Expenses are invested in a targeted manner to keep the community active. We anticipate that the company's personnel optimization in 4Q22 is expected to have a positive impact on costs and expenses in 2023, while the saved investment will later or gradually be transferred to offline brand marketing activities such as 1Q23 Weibo Night, partial resumption of channel promotion, and media cooperation to maintain user stickiness and community activity. We expect the gross profit margin of the 1Q23 company to be 78.6%, which is basically the same as the previous year. The absolute value of sales/R&D/management expenses decreased by 12%/20%/35%, respectively. Overall, we expect the 1Q23 company's non-GAAP operating profit margin to be 29.8%, which is basically the same as the previous year.

Be optimistic about the company's hot spots combined with the advantages of social communication ecology, and pay attention to brand advertising flexibility. Weibo previously hosted the V Influence Summit to introduce the priorities of ecological construction in 2023: in terms of operation strategy, this year Weibo included social interaction in the assessment index for leading creators, emphasizing core fan value; in terms of product strategy, Weibo expanded popular searches from global hot spots to global+personalized hot spots, and added secondary distribution to the relationship flow scenario to expand users' content consumption networks; in terms of creator monetization, the platform continues to help creators achieve commercialization value through advertising endorsements, V+ memberships, closed-loop e-commerce, etc. Looking ahead, we believe that with further support from macroeconomics and consumption recovery, brand advertising is expected to show a greater recovery; at the same time, along with the trend of normalization of content, Weibo, as a social media with strong entertainment attributes, is expected to benefit from user activity brought about by increased content richness and advertisers linking hot topics.

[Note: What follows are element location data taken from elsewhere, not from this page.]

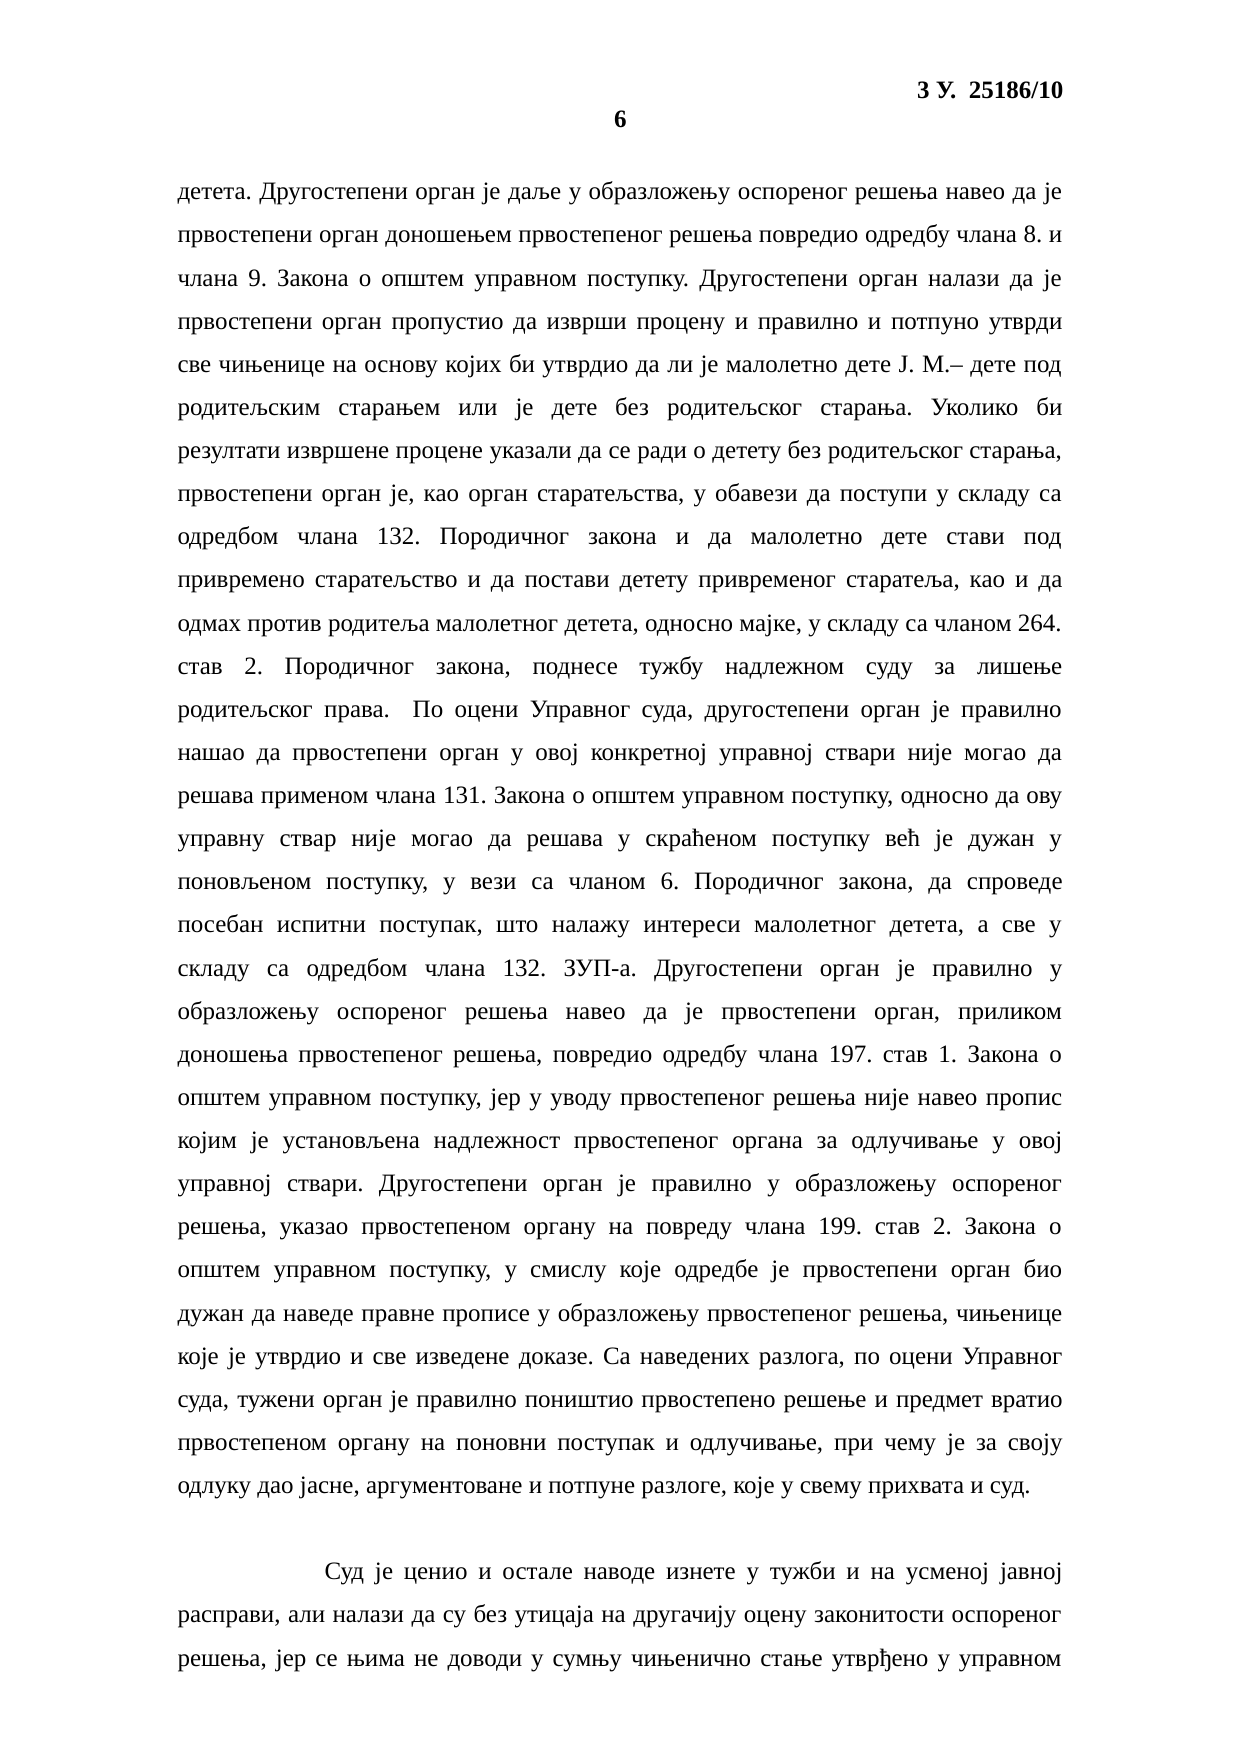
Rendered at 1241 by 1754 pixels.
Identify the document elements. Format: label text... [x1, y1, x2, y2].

text детета. Другостепени орган је даље у образложењу оспореног решења навео да је првостепени орган доношењем првостепеног решења повредио одредбу члана 8. и члана 9. Закона о општем управном поступку. Другостепени орган налази да је првостепени орган пропустио да изврши процену и правилно и потпуно утврди све чињенице на основу којих би утврдио да ли је малолетно дете Ј. М.– дете под родитељским старањем или је дете без родитељског старања. Уколико би резултати извршене процене указали да се ради о детету без родитељског старања, првостепени орган је, као орган старатељства, у обавези да поступи у складу са одредбом члана 132. Породичног закона и да малолетно дете стави под привремено старатељство и да постави детету привременог старатеља, као и да одмах против родитеља малолетног детета, односно мајке, у складу са чланом 264. став 2. Породичног закона, поднесе тужбу надлежном суду за лишење родитељског права. По оцени Управног суда, другостепени орган је правилно нашао да првостепени орган у овој конкретној управној ствари није могао да решава применом члана 131. Закона о општем управном поступку, односно да ову управну ствар није могао да решава у скраћеном поступку већ је дужан у поновљеном поступку, у вези са чланом 6. Породичног закона, да спроведе посебан испитни поступак, што налажу интереси малолетног детета, а све у складу са одредбом члана 132. ЗУП-а. Другостепени орган је правилно у образложењу оспореног решења навео да је првостепени орган, приликом доношења првостепеног решења, повредио одредбу члана 197. став 1. Закона о општем управном поступку, јер у уводу првостепеног решења није навео пропис којим је установљена надлежност првостепеног органа за одлучивање у овој управној ствари. Другостепени орган је правилно у образложењу оспореног решења, указао првостепеном органу на повреду члана 199. став 2. Закона о општем управном поступку, у смислу које одредбе је првостепени орган био дужан да наведе правне прописе у образложењу првостепеног решења, чињенице које је утврдио и све изведене доказе. Са наведених разлога, по оцени Управног суда, тужени орган је правилно поништио првостепено решење и предмет вратио првостепеном органу на поновни поступак и одлучивање, при чему је за своју одлуку дао јасне, аргументоване и потпуне разлоге, које у свему прихвата и суд. [177, 176, 1063, 1499]
text Суд је ценио и остале наводе изнете у тужби и на усменој јавној расправи, али налази да су без утицаја на другачију оцену законитости оспореног решења, јер се њима не доводи у сумњу чињенично стање утврђено у управном [177, 1556, 1063, 1671]
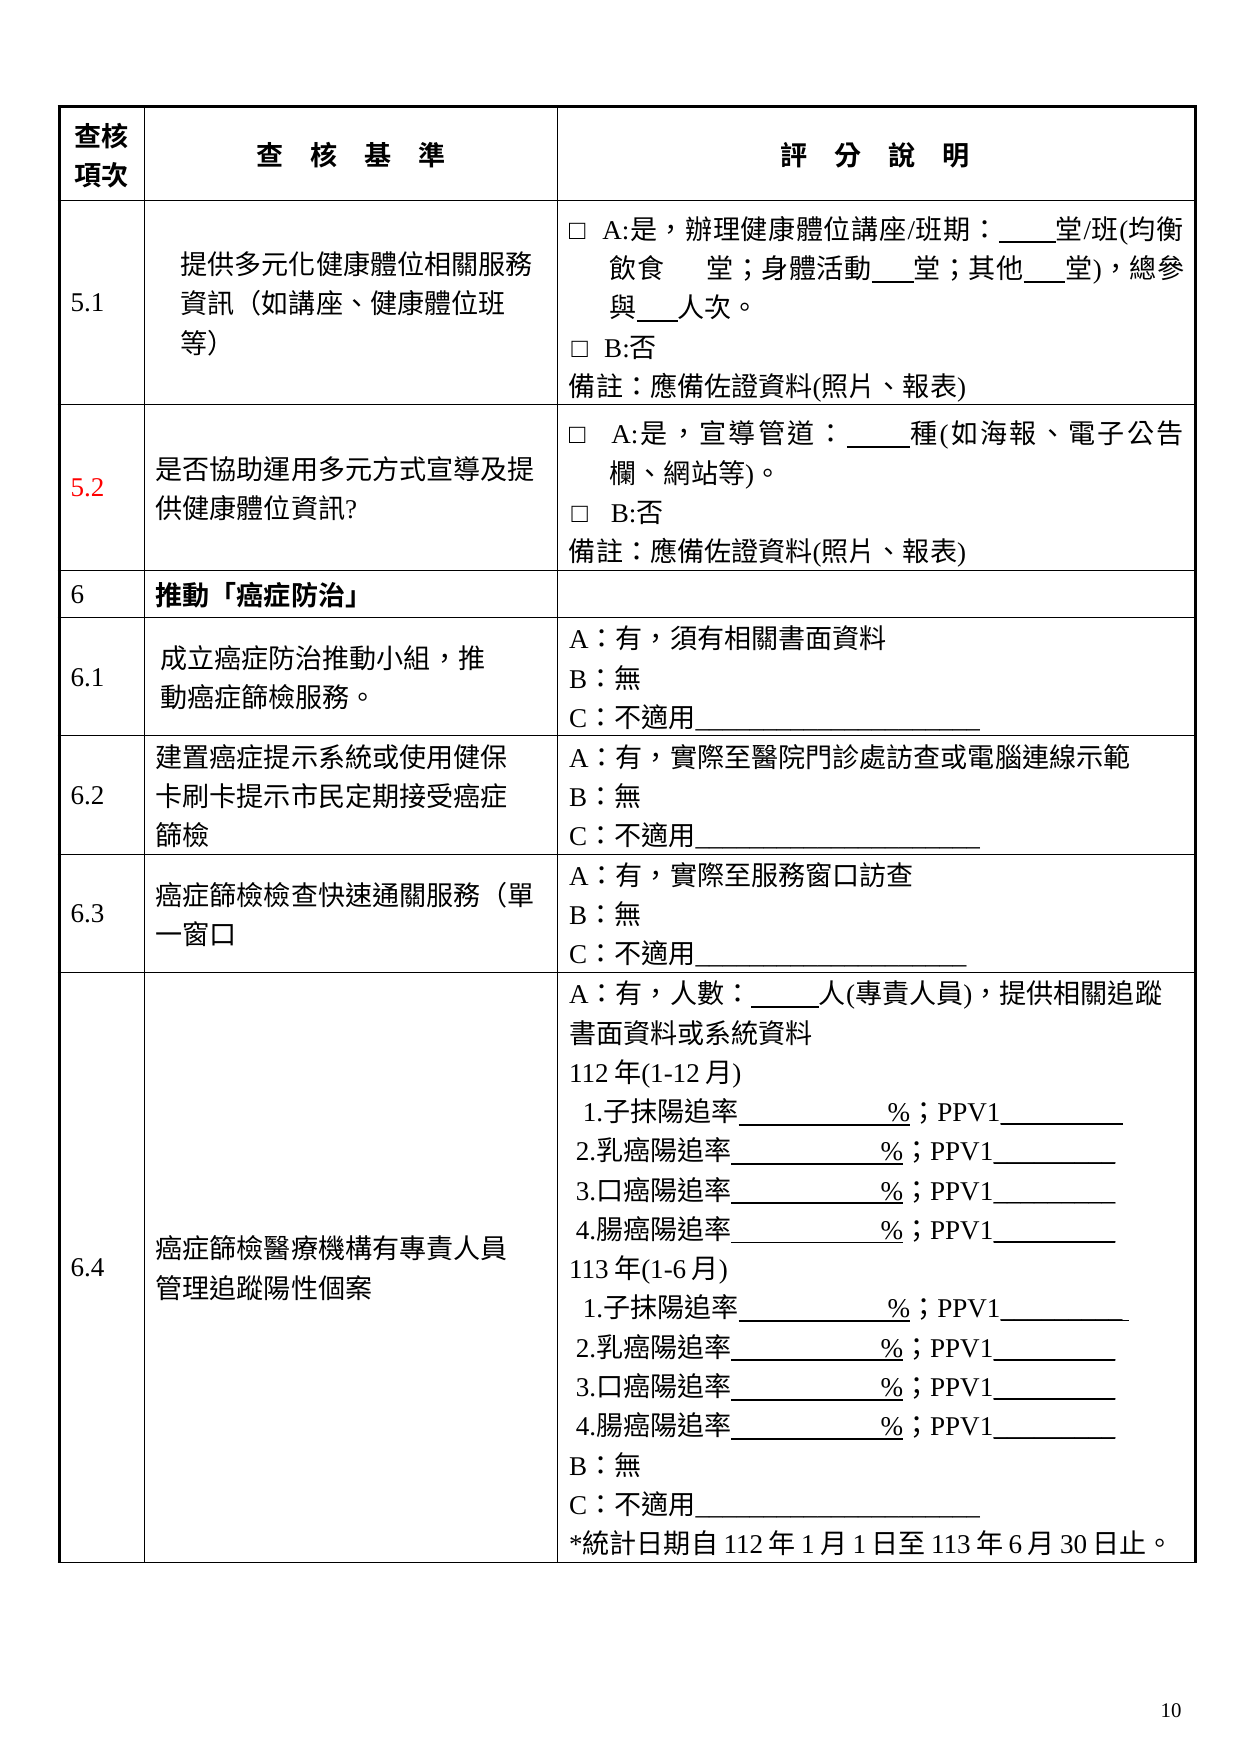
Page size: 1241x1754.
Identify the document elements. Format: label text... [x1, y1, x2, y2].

table_cell A：有，實際至服務窗口訪查 B：無 C：不適用____________________ [558, 855, 1194, 972]
table_cell A：有，人數： 人(專責人員)，提供相關追蹤書面資料或系統資料 112年(1-12月) 1.子抹陽追率 %；PPV1_________ 2.乳癌陽追率 %；PPV1_________ 3.口癌陽追率 %；PPV1_________ 4.腸癌陽追率 %；PPV1_________ 113年(1-6月) 1.子抹陽追率 %；PPV1_________ 2.乳癌陽追率 %；PPV1_________ 3.口癌陽追率 %；PPV1_________ 4.腸癌陽追率 %；PPV1_________ B：無 C：不適用_____________________ *統計日期自112年1月1日至113年6月30日止。 [558, 973, 1194, 1561]
table_cell 提供多元化健康體位相關服務資訊（如講座、健康體位班等） [145, 201, 557, 404]
table_cell [558, 571, 1194, 617]
table_cell 5.2 [61, 405, 144, 569]
table_cell 推動「癌症防治」 [145, 571, 557, 617]
table_cell 6.4 [61, 973, 144, 1561]
table_cell 成立癌症防治推動小組，推 動癌症篩檢服務。 [145, 618, 557, 735]
table_cell 6.3 [61, 855, 144, 972]
table_header 查 核 基 準 [145, 108, 557, 199]
table_cell 癌症篩檢檢查快速通關服務（單 一窗口 [145, 855, 557, 972]
table_header 評 分 說 明 [558, 108, 1194, 199]
table_cell 5.1 [61, 201, 144, 404]
table_cell □ A:是，辦理健康體位講座/班期： 堂/班(均衡飲食 堂；身體活動 堂；其他 堂)，總參與 人次。 □ B:否 備註：應備佐證資料(照片、報表) [558, 201, 1194, 404]
table_header 查核 項次 [61, 108, 144, 199]
table_cell A：有，須有相關書面資料 B：無 C：不適用_____________________ [558, 618, 1194, 735]
table_cell 是否協助運用多元方式宣導及提供健康體位資訊? [145, 405, 557, 569]
table_cell 6.1 [61, 618, 144, 735]
table_cell 6.2 [61, 736, 144, 853]
table_cell A：有，實際至醫院門診處訪查或電腦連線示範 B：無 C：不適用_____________________ [558, 736, 1194, 853]
table_cell 6 [61, 571, 144, 617]
table_cell 癌症篩檢醫療機構有專責人員 管理追蹤陽性個案 [145, 973, 557, 1561]
table_cell 建置癌症提示系統或使用健保 卡刷卡提示市民定期接受癌症 篩檢 [145, 736, 557, 853]
table_cell □ A:是，宣導管道： 種(如海報、電子公告欄、網站等)。 □ B:否 備註：應備佐證資料(照片、報表) [558, 405, 1194, 569]
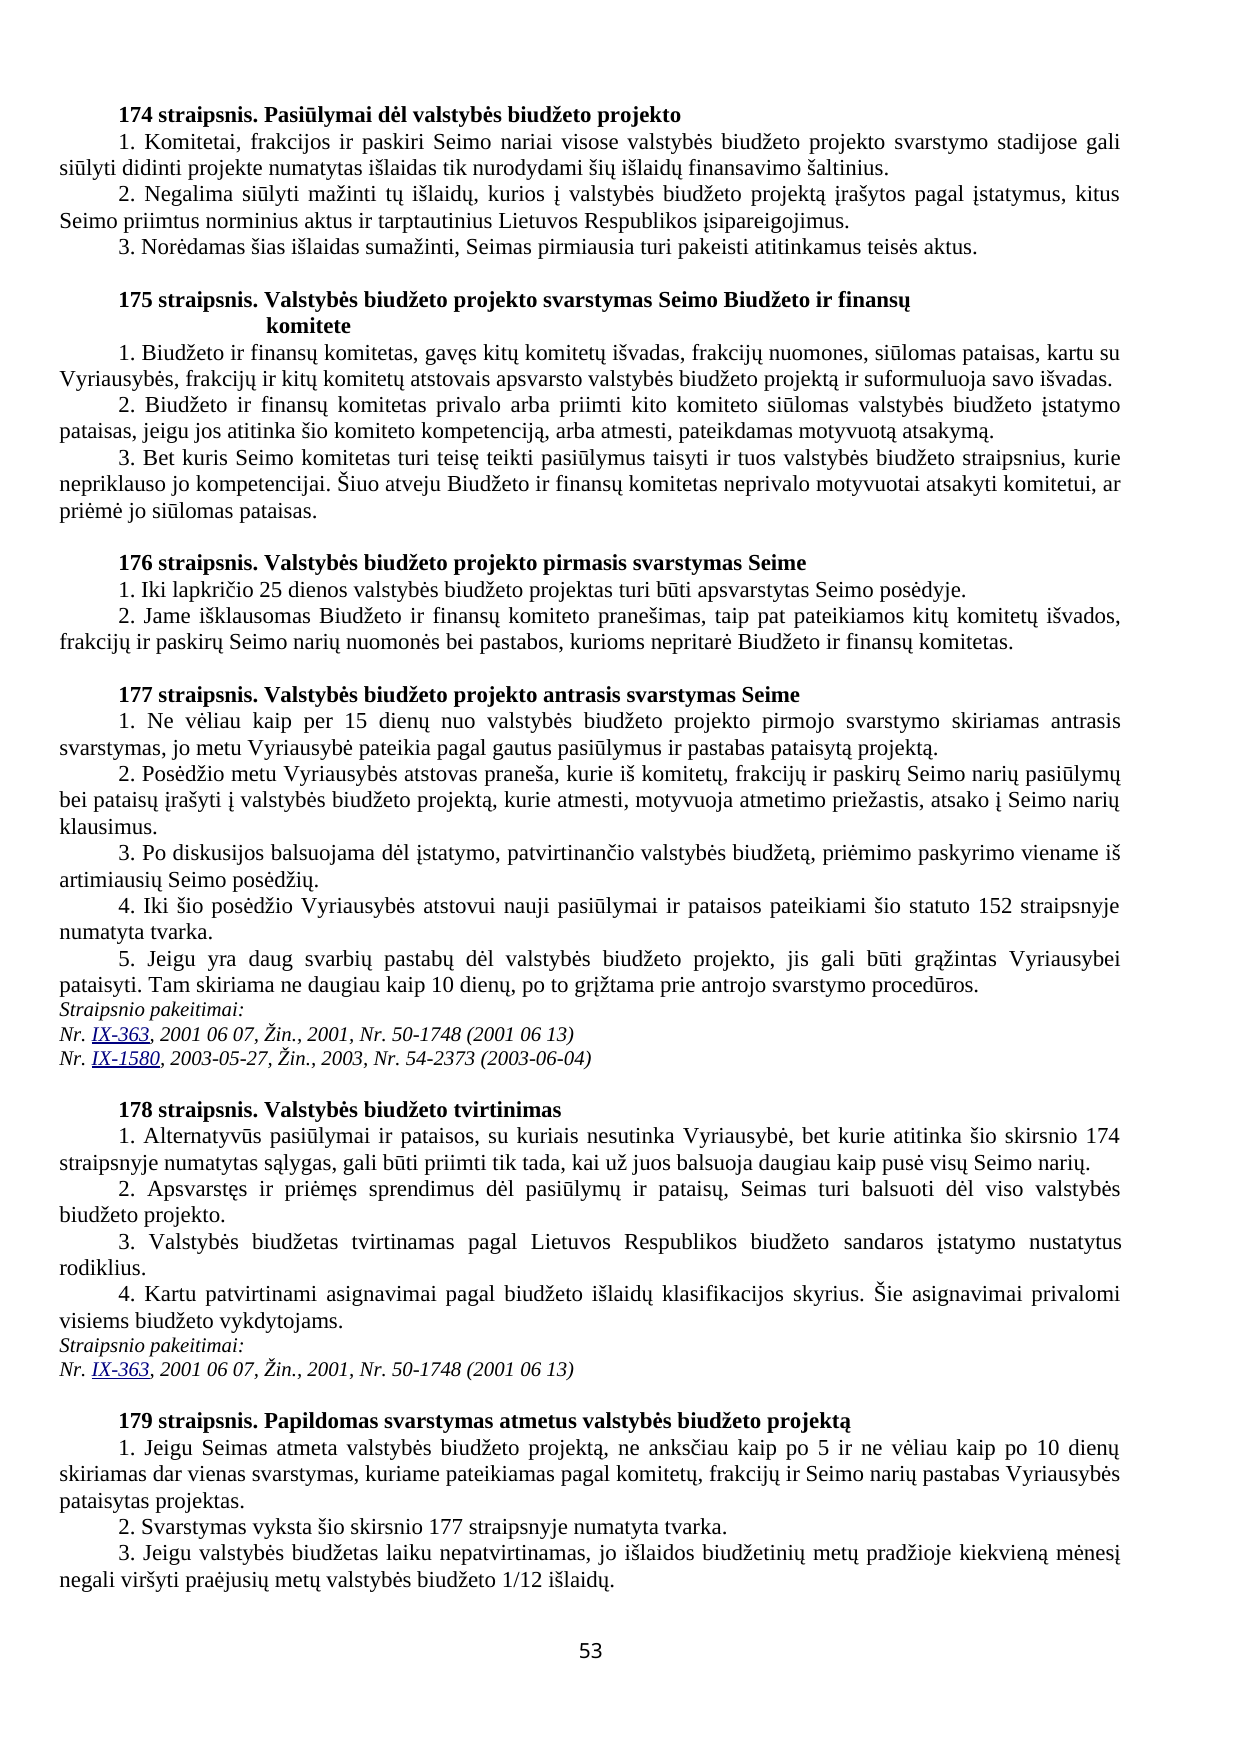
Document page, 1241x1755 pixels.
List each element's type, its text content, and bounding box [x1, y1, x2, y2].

text 178 straipsnis. Valstybės biudžeto tvirtinimas [59, 1096, 1122, 1122]
text 175 straipsnis. Valstybės biudžeto projekto svarstymas Seimo Biudžeto ir finansų [118, 286, 1122, 312]
text 2. Biudžeto ir finansų komitetas privalo arba priimti kito komiteto siūlomas valstybės biudžeto įstatymo pataisas, jeigu jos atitinka šio komiteto kompetenciją, arba atmesti, pateikdamas motyvuotą atsakymą. [59, 391, 1122, 444]
text Straipsnio pakeitimai: [59, 1333, 1122, 1357]
text Nr. IX-363, 2001 06 07, Žin., 2001, Nr. 50-1748 (2001 06 13) [59, 1021, 1122, 1046]
text 174 straipsnis. Pasiūlymai dėl valstybės biudžeto projekto [59, 101, 1122, 128]
text 2. Posėdžio metu Vyriausybės atstovas praneša, kurie iš komitetų, frakcijų ir paskirų Seimo narių pasiūlymų bei pataisų įrašyti į valstybės biudžeto projektą, kurie atmesti, motyvuoja atmetimo priežastis, atsako į Seimo narių klausimus. [59, 760, 1122, 839]
text 176 straipsnis. Valstybės biudžeto projekto pirmasis svarstymas Seime [59, 549, 1122, 576]
text Straipsnio pakeitimai: [59, 997, 1122, 1021]
text 3. Bet kuris Seimo komitetas turi teisę teikti pasiūlymus taisyti ir tuos valstybės biudžeto straipsnius, kurie nepriklauso jo kompetencijai. Šiuo atveju Biudžeto ir finansų komitetas neprivalo motyvuotai atsakyti komitetui, ar priėmė jo siūlomas pataisas. [59, 444, 1122, 523]
text Nr. IX-363, 2001 06 07, Žin., 2001, Nr. 50-1748 (2001 06 13) [59, 1357, 1122, 1381]
text 2. Svarstymas vyksta šio skirsnio 177 straipsnyje numatyta tvarka. [59, 1513, 1122, 1539]
text 1. Biudžeto ir finansų komitetas, gavęs kitų komitetų išvadas, frakcijų nuomones, siūlomas pataisas, kartu su Vyriausybės, frakcijų ir kitų komitetų atstovais apsvarsto valstybės biudžeto projektą ir suformuluoja savo išvadas. [59, 338, 1122, 391]
text 5. Jeigu yra daug svarbių pastabų dėl valstybės biudžeto projekto, jis gali būti grąžintas Vyriausybei pataisyti. Tam skiriama ne daugiau kaip 10 dienų, po to grįžtama prie antrojo svarstymo procedūros. [59, 945, 1122, 997]
text 3. Norėdamas šias išlaidas sumažinti, Seimas pirmiausia turi pakeisti atitinkamus teisės aktus. [59, 233, 1122, 259]
text 1. Komitetai, frakcijos ir paskiri Seimo nariai visose valstybės biudžeto projekto svarstymo stadijose gali siūlyti didinti projekte numatytas išlaidas tik nurodydami šių išlaidų finansavimo šaltinius. [59, 128, 1122, 180]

Profit forecasting and valuation

We maintain our 2023/2024 earnings forecast and maintain our outperforming industry ratings and Hong Kong/US stock target price of HK$194/$25, all corresponding to 11.2 times the 2023 non-GAAP P/E. Currently, the company's Hong Kong stock trading is 7.4/5.4 times 2023/2024 non-GAAP P/E, US stock trading is 7.2/5.3 times 2023/2024 non-GAAP P/E, and the target price margin for Hong Kong/US stocks is 51.6%/53.9% respectively.

risks

The recovery in macroeconomic and consumer demand fell short of expectations, industry regulation policies continued to be strengthened, industry competition intensified, and investment depreciation risks.

The translation is provided by third-party software.